## [Task to complete]
Return all lines from the entries below in which the word "Inning" is present.

## [Record excerpts]
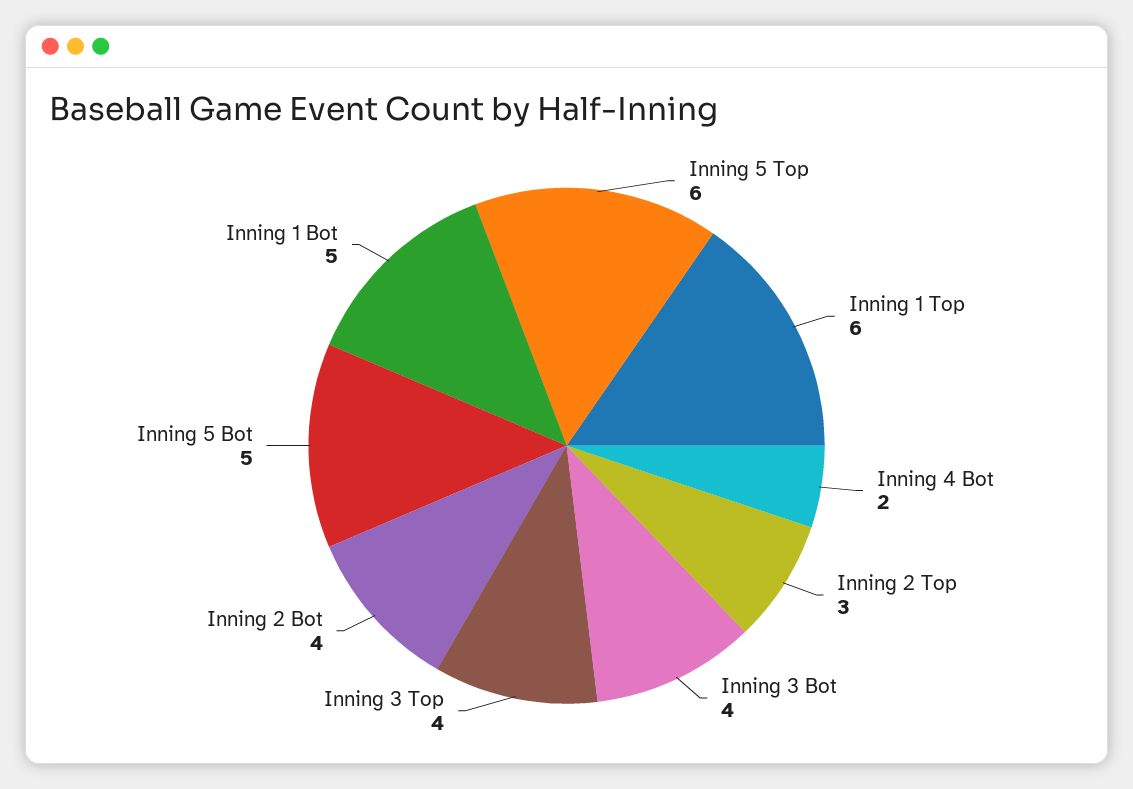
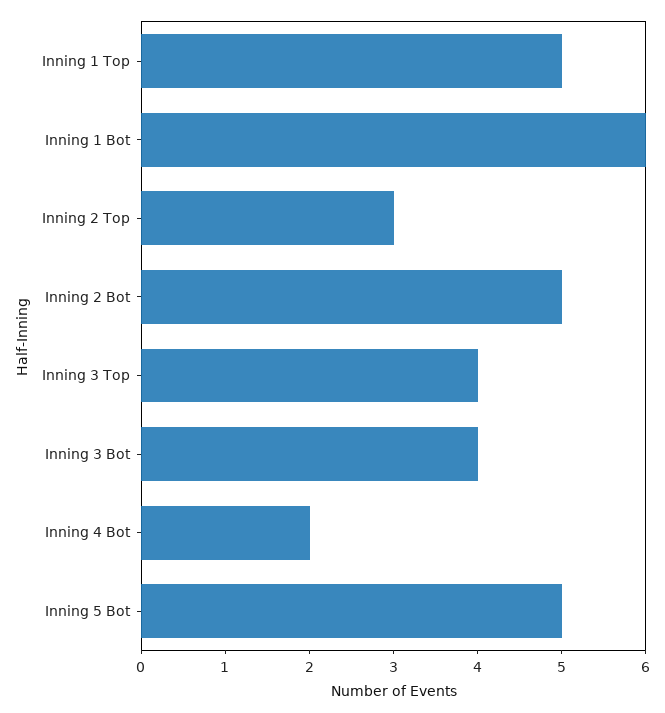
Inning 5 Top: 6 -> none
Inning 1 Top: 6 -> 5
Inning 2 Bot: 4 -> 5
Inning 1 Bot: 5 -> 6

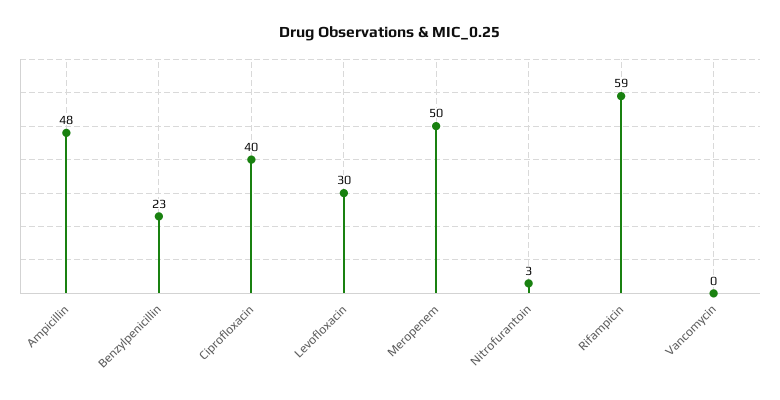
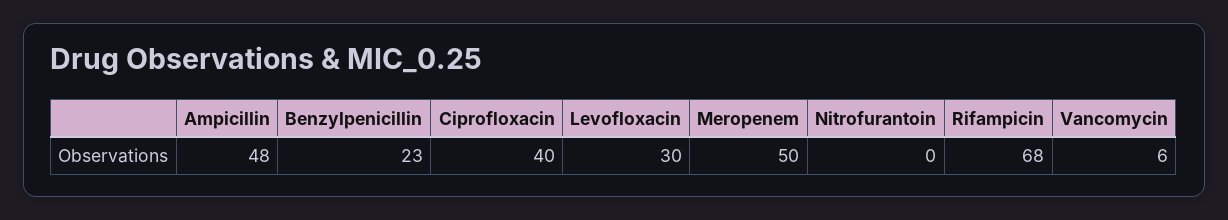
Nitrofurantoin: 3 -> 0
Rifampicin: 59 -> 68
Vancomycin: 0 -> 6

## [The completed task]
Inning 5 Top: 6 -> none
Inning 1 Top: 6 -> 5
Inning 2 Bot: 4 -> 5
Inning 1 Bot: 5 -> 6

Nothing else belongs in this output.